快晴の青空に太陽の光が照り付ける。蝉の音が耳の奥で響いた。

道路に飛び出して直ぐ様反転、足を止めた。それを見たうさぎもゆっくりと速度を落とし5メートル程距離をあけて立ち止まる。うさぎの瞳は据わっていた。深く濁り以前のような輝きはもうそこにはなかった。

「なんだってんだよ、物騒なモン振り回しやがって」

「だってこうでもしなきゃ、相手してくれないじゃん人間」

そう言って口の端を吊り上げて、手元で鉈をクルリと回して玩ぶ。

「つーかオレうさぎだけどさあ、元はうさぎじゃねーんだよねー。なんかさあ、不公平じゃね?」

目を見開いて、瞬間的に隣の神様へ視線を向ける。そんな話は聞いてない。神様はこちらへ顔を向けず、眉を潜めて目の前のうさぎを見ていた。

「なるほど、神の種か」

神の種。別名、神の子供。
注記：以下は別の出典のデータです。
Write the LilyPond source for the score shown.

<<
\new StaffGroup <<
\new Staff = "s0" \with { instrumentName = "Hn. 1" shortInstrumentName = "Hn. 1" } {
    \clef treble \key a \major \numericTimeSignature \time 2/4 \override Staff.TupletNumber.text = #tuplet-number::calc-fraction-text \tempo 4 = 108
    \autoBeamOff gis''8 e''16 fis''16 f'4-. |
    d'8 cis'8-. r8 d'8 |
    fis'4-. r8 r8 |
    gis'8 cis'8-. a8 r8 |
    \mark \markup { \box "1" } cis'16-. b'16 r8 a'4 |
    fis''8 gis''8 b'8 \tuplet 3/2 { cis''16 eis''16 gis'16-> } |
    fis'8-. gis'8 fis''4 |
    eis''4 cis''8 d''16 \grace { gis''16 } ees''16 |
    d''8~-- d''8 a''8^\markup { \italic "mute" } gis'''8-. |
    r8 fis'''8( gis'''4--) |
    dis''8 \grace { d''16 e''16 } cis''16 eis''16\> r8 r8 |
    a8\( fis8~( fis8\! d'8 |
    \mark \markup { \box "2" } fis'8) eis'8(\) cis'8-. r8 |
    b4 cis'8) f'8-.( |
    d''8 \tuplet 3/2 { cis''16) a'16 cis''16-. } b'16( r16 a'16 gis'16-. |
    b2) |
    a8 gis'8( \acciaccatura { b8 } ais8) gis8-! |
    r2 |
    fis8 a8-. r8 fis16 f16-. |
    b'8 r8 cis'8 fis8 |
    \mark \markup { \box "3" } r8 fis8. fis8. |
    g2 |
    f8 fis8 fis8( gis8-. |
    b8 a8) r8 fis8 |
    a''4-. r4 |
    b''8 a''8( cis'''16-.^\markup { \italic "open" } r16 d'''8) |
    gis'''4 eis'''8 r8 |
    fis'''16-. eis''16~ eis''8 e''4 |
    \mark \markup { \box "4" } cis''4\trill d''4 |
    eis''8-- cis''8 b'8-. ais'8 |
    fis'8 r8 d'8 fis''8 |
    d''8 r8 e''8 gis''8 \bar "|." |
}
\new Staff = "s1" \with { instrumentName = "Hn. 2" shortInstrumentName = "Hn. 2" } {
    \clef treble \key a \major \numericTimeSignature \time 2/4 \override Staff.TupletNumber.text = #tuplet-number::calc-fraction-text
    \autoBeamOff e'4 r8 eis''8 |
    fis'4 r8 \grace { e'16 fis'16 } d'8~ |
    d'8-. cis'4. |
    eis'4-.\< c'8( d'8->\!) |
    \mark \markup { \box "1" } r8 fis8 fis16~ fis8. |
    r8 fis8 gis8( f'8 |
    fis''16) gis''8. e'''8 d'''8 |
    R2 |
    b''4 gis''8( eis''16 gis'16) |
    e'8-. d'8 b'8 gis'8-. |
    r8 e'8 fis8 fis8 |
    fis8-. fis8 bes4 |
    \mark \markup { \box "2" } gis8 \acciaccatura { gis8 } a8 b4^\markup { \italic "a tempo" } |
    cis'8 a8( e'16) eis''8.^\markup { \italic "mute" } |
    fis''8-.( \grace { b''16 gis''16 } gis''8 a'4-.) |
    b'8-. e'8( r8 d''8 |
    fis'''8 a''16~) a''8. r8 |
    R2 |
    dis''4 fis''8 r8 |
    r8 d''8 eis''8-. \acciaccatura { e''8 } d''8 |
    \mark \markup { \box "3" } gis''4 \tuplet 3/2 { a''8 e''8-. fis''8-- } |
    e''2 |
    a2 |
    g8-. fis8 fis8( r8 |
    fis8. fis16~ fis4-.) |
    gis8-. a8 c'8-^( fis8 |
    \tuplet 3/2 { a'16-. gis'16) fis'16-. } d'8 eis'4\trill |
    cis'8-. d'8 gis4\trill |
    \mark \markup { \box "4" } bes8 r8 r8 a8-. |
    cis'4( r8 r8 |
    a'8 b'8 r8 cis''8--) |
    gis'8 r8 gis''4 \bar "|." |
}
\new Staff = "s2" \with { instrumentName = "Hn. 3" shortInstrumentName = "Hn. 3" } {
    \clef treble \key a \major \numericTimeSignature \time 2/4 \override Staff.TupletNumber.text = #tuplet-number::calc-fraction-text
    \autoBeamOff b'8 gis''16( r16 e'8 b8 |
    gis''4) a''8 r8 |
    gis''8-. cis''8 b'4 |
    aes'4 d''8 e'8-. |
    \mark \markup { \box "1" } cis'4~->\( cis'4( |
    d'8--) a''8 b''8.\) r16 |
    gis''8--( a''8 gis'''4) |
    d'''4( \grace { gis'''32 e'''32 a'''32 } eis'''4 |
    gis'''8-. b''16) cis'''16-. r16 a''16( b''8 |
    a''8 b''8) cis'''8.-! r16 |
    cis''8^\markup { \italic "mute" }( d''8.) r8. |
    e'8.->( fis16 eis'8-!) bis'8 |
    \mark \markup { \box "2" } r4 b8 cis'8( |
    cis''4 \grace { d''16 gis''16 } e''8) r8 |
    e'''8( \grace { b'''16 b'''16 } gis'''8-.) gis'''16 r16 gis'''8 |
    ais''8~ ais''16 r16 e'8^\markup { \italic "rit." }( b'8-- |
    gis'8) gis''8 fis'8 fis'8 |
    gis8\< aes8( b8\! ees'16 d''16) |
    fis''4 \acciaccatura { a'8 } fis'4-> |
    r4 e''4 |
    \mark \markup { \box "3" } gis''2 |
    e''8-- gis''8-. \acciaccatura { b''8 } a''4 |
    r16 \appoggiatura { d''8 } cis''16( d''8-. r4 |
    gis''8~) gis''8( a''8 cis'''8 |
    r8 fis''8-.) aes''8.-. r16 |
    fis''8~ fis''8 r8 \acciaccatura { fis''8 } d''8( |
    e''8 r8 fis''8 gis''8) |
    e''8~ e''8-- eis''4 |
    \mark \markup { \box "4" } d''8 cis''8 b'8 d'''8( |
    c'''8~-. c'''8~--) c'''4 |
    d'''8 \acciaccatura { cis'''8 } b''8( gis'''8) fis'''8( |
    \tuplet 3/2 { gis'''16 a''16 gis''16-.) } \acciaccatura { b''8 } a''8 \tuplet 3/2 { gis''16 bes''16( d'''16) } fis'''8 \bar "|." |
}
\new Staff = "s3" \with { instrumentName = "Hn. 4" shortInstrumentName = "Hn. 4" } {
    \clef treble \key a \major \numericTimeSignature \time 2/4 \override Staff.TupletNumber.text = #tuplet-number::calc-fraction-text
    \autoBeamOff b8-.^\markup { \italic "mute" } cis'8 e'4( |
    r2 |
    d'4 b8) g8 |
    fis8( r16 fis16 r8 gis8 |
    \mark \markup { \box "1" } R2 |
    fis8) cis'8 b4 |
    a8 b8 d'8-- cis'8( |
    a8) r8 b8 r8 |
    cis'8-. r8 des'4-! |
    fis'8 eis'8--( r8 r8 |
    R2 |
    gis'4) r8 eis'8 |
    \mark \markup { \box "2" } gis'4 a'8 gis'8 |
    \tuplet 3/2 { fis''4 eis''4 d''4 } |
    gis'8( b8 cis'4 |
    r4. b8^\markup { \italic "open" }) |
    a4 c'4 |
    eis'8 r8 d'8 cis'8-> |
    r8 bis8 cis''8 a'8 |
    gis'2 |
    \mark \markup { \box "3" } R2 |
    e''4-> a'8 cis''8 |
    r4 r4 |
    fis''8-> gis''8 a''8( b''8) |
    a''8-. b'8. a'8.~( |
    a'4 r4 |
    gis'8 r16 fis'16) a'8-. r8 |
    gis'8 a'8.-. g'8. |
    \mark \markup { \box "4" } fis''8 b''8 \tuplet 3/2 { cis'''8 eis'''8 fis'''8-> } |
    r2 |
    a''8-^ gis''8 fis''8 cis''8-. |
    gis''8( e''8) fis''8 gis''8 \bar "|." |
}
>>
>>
神体の一部から生み出された神の手を受け継ぐ新たな神。

「母体は何処のどいつだ、ったく面倒なのを引き当てやがって」

「俺のせいかよ……!?」

だが確かに選んだのは俺だった。直接見たわけではない。曖昧なイメージの中から直感的に選択した。それは温かく優しいイメージ。

「似た者同士ってか。ハハッ良いよなあ、お前らは愉しそうで」

うさぎは血の気の失せた顔色で俯きがちに此方を睨み、すっと全身が脱力したように不気味に佇んでいた。